Humanity’s Team, a streaming platform, espouses Global Oneness for everyone on the planet by the year 2040. During this year’s Global Oneness Summit, the founder Steve Farrell interviewed Gregg Braden. Braden, a trained structural geologist PhD, began his career working on the Strategic Defense Initiative during the Reagan era. While in this position, trying to conceive the necessary weapons to win the “Cold War,” he decided to vacation in Egypt. There, he wanted to see the sunrise from Mt. Sinai. What he experienced was a scene so beautiful that he wondered “If I left this world today, would I feel complete with my life?” When his answer was “no,” he decided to quit his job and do only what would fulfill a “yes” answer for him. He became a best-selling NY Times author, a scientific researcher and seeker, a musician, a speaker, a teacher. He refused any invitation to which he could not respond “yes.” Since then, he daily praises “the Beauty I live with, the Beauty I live by, and the Beauty upon which I base my life.”

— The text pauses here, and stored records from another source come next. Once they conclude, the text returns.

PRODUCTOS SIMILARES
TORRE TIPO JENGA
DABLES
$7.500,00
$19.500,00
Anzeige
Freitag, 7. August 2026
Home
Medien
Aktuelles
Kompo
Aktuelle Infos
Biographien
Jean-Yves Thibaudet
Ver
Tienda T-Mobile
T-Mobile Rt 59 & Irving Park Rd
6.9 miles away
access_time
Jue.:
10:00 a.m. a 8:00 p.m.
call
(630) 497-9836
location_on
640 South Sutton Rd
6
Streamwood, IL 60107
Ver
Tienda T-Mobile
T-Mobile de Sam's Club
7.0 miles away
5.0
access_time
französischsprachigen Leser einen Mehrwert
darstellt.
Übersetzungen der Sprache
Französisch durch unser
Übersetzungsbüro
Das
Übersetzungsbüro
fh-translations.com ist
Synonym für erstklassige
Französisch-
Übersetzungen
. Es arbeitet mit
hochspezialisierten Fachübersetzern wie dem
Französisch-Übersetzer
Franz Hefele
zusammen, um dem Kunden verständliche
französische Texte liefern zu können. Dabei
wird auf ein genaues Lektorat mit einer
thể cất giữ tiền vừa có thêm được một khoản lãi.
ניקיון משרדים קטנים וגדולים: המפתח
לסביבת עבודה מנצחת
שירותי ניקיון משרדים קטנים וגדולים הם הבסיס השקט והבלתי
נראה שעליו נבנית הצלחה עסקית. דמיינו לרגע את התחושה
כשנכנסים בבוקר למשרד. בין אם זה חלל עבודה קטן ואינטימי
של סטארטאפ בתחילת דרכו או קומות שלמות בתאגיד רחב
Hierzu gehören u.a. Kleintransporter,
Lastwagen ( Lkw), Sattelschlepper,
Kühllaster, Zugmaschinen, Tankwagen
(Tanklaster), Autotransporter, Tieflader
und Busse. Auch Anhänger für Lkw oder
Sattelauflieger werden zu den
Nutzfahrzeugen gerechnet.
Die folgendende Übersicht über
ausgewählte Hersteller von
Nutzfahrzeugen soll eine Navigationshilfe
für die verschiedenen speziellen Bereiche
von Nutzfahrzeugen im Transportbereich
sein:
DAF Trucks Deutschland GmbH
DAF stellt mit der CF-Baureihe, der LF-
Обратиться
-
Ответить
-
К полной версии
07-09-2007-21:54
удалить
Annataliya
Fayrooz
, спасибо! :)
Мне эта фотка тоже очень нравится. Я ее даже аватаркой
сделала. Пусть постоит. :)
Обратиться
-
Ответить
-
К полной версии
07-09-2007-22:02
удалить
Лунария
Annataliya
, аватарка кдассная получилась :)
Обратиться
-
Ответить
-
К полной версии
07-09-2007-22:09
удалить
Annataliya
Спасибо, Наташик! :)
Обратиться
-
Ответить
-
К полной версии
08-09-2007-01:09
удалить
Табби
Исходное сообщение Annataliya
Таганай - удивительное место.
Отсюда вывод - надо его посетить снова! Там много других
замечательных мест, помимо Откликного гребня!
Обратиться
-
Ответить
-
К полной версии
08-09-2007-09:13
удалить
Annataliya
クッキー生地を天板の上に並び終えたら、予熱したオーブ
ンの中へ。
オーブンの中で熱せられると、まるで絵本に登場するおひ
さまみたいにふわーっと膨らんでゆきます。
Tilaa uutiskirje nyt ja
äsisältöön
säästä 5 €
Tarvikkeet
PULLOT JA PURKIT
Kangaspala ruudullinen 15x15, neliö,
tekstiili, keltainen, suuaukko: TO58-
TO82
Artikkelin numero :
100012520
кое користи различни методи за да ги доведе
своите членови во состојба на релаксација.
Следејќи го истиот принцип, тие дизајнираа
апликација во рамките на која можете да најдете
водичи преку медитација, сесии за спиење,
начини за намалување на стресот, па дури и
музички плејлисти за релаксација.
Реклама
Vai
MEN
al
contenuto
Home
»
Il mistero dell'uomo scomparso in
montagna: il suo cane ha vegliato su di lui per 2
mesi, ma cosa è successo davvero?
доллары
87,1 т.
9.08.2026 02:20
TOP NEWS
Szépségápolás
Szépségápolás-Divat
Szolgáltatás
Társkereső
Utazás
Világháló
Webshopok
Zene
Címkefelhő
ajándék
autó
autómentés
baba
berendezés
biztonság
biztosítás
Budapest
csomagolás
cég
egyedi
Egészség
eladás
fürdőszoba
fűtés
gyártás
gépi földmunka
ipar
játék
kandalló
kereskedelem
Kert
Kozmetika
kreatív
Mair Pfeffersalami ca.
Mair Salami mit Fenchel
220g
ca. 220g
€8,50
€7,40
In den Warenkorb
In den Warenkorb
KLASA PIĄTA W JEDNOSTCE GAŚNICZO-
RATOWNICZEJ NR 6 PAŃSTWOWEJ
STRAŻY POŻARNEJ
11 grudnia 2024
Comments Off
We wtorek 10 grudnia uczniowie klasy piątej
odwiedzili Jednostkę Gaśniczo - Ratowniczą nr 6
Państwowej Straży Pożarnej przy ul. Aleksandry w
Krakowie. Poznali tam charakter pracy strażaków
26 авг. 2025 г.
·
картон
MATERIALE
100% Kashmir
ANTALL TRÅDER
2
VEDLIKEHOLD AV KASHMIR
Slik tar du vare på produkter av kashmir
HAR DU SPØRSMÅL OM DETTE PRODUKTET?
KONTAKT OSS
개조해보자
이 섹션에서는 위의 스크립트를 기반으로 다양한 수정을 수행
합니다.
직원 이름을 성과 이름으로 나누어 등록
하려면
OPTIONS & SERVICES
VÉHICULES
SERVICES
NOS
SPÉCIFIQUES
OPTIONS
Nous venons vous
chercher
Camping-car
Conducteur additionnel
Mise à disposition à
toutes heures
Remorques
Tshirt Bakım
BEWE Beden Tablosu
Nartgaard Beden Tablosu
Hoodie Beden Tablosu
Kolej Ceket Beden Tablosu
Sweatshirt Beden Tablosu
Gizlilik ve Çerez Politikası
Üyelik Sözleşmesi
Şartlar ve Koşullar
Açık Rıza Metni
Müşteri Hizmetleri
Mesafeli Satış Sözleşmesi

In his interview, Braden asserted that we, as humans, have been taught since early childhood that we are not “worthy,” that we are not “enough.” He disagrees. He calls humans “soft technology” who are much more than we have been led to believe. When compared to “hard” technology (the computer), the human brain exceeds it in capability, 100 million times more efficient than a computer chip. (After all, our human genome has never changed. All technology today comes from human sources.) He references a Stanford study at the Salk Institute comparing brain synapses to a microprocessor. The computer is, of course, faster. However, a chip’s material, silicon, restricts its ability. It can never attain any greater capability than that of the material’s capacity. The human brain has unlimited possibility. When the brain’s neurons reach an alleged apex, they morph and adapt so that they open a new dimension and expand past that prior perceived limit.
In 1991, scientists identified the neural network in the heart. Further research reveals that coherence between our brains and our hearts helps spread positive energy. Scientists have measured the magnetic field of the heart and discovered that it extends 5-8 feet out from the body. Since energy has no boundaries, why does this field extend only 8 feet? The answer: the machine can only measure out to 8 feet. Therefore, the energy potentially extends much further into the universe. How can we ascertain that this energy has quality? Braden asks, “Do we love ourselves enough to embrace the truth of being human today and the responsibility that comes with it?” We need to decide what we want the world to be and project that world ourselves by directing our own biology. We need to expand our emotion to love rather than contract it in fear.
Reducing stress increases our immune responses. If we slow our breathing, we can bring coherence (reduced stress) between our heart and our brain. The breathing is simple: slowly inhale four counts, stop the breath briefly at the top of the inhale, and then exhale 8 counts. Such breathing triggers the parasympathetic response by affecting the Vagus nerve and relieving bodily tension. It also increases measurable heart rate variability. The more variability we have, the more resilience we have when things change. (One simple addition to aid this process is to think of something for which you have gratitude.) The breathing also affects DNA. The protein chromatin sheafs our DNA. Spooling winds our DNA and controls its elasticity. When not wound too tightly, DNA spools more efficiently. Scientists now know that our body’s stress level strongly affects the tightness of the spooling. Less stress positively affects DNA function. And we can reduce our mechanical stress, regardless of its source, with only three minutes a day of breathing into coherence. If we chose diets without added chemicals or food prepared properly and try not to breath toxic air, we can further contain molecular stress. When we began treating our bodies, our temples, the way they should be treated and listen more to our hearts, we can retain our power. The question we must ask is “what power have we given away to fear?” Each of us can only answer that question for ourselves.